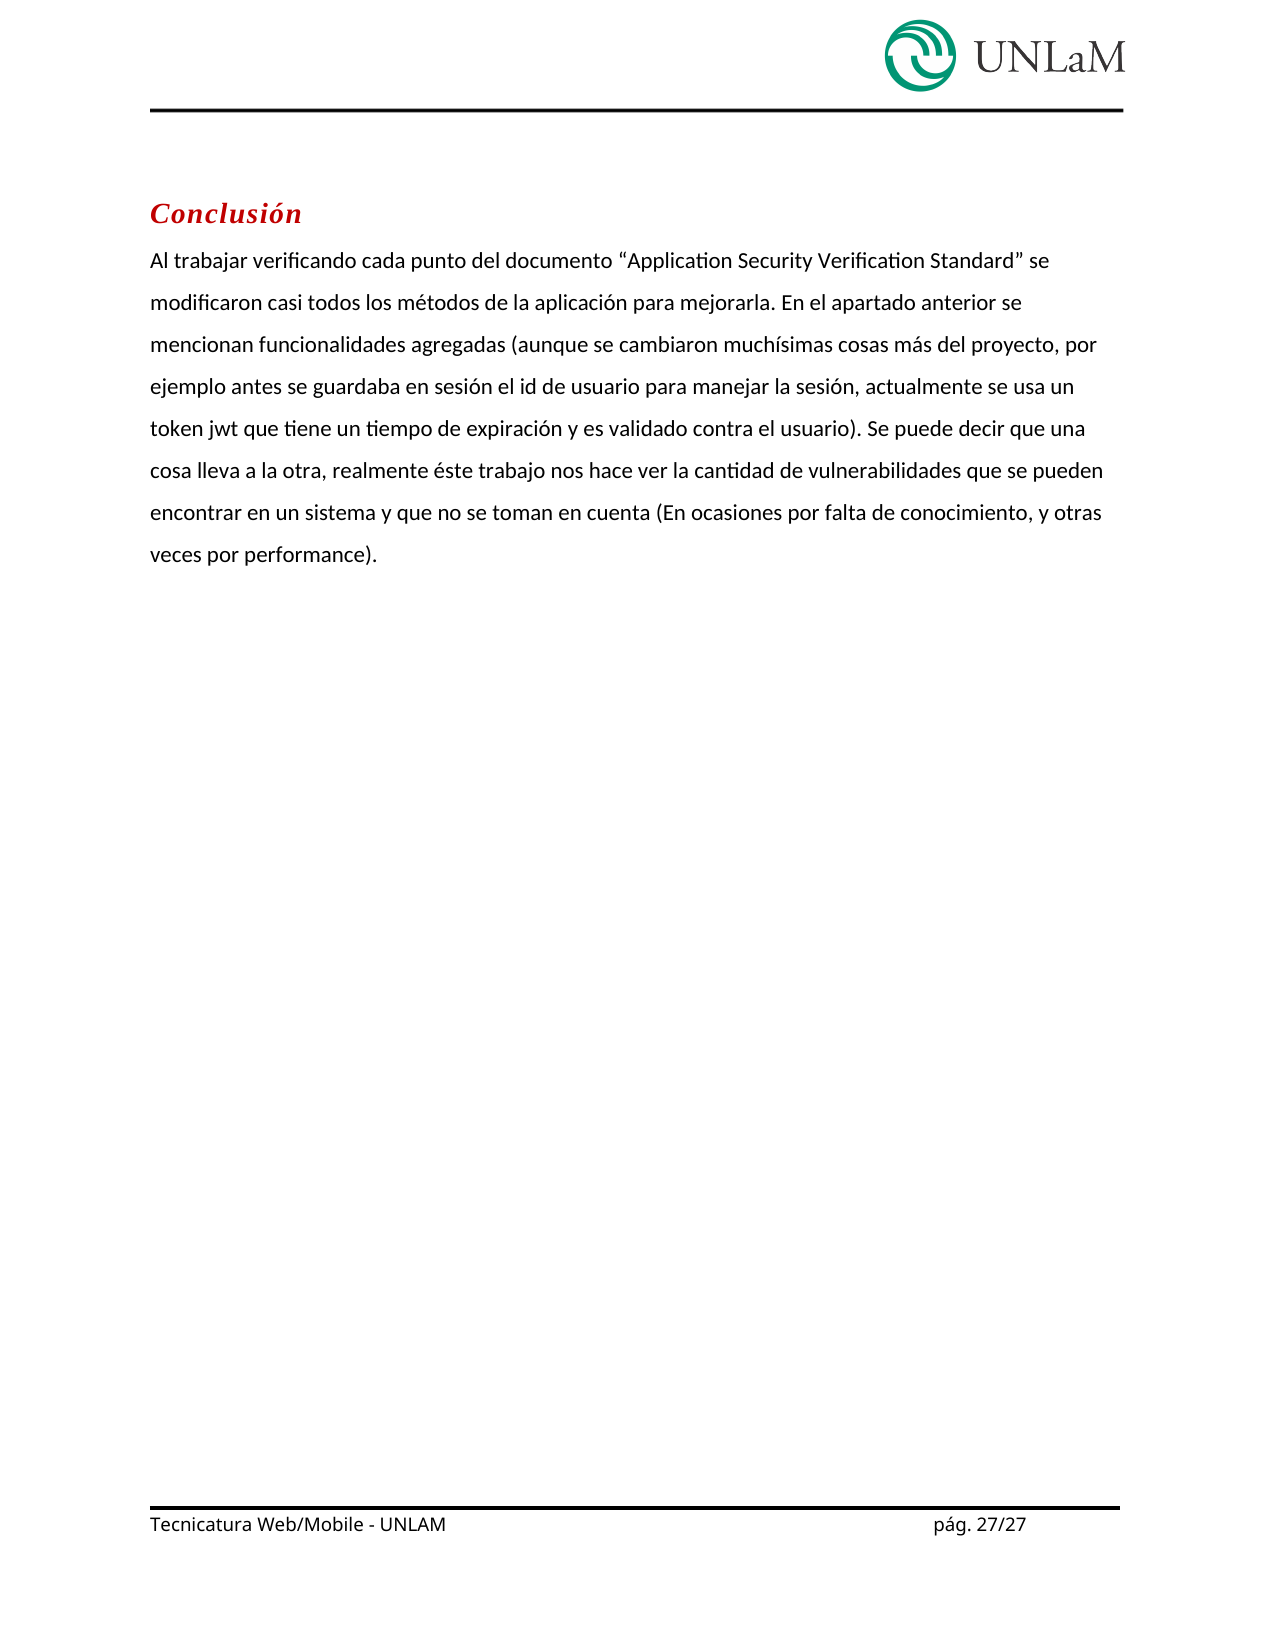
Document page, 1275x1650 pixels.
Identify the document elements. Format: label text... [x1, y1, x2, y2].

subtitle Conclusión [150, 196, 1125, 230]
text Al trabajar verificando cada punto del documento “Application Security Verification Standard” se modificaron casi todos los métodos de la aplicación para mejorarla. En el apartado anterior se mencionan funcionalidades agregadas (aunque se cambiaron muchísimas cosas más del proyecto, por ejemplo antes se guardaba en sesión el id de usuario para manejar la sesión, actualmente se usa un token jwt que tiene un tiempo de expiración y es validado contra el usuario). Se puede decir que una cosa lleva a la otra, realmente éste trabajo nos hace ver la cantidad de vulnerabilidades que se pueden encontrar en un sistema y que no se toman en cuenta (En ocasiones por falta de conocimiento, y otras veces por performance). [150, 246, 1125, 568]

* * *

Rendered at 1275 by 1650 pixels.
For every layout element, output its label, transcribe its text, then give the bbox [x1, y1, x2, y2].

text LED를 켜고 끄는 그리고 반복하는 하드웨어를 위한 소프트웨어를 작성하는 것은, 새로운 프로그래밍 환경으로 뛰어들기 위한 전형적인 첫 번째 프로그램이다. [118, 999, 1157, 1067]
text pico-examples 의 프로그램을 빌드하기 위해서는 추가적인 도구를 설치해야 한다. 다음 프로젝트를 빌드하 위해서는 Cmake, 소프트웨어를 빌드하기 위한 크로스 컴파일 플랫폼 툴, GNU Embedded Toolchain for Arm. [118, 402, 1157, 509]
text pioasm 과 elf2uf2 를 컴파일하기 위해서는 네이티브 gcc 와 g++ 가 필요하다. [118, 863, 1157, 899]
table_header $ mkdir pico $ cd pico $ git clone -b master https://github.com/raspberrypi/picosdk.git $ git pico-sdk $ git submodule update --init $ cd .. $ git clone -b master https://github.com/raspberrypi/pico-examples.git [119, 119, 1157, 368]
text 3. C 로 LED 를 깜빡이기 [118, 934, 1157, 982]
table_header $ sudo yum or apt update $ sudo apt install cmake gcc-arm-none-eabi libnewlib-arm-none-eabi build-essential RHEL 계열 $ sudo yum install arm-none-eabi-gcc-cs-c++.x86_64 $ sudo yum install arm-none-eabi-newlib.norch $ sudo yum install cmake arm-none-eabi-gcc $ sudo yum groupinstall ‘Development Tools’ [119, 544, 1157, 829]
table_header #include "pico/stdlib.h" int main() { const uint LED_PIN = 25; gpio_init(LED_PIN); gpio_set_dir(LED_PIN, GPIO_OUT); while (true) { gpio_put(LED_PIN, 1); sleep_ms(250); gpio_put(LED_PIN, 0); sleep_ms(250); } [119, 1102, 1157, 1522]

SHORT PROBLEM: Transcribe the lines from the one with "Rendered at 1275 by 1650 pixels." up to and including the one with "text pico-examples 의", reproducing each of them precisely.

RESULT FOR THIS TASK:
Rendered at 1275 by 1650 pixels.
For every layout element, output its label, transcribe its text, then give the bbox [x1, y1, x2, y2].

text LED를 켜고 끄는 그리고 반복하는 하드웨어를 위한 소프트웨어를 작성하는 것은, 새로운 프로그래밍 환경으로 뛰어들기 위한 전형적인 첫 번째 프로그램이다. [118, 999, 1157, 1067]
text pico-examples 의 프로그램을 빌드하기 위해서는 추가적인 도구를 설치해야 한다. 다음 프로젝트를 빌드하 위해서는 Cmake, 소프트웨어를 빌드하기 위한 크로스 컴파일 플랫폼 툴, GNU Embedded Toolchain for Arm. [118, 402, 1157, 509]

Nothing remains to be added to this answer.